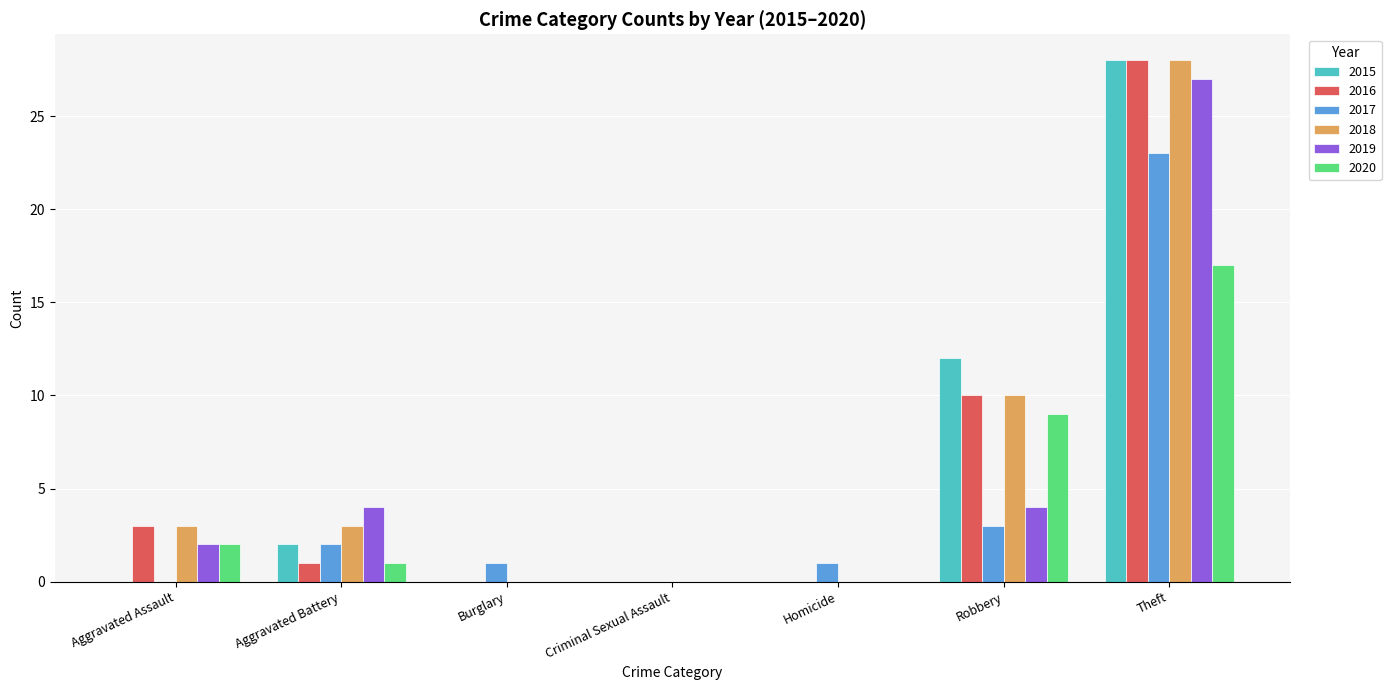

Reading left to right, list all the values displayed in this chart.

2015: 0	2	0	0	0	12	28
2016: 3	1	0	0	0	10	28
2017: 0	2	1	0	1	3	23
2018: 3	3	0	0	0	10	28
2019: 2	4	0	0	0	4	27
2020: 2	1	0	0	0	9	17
...
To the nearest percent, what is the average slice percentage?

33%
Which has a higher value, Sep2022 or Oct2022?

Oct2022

TASK:
Collect every line in the entries above that contains the word "list". Case counts.

EXERCISE RESULT:
Reading left to right, list all the values displayed in this chart.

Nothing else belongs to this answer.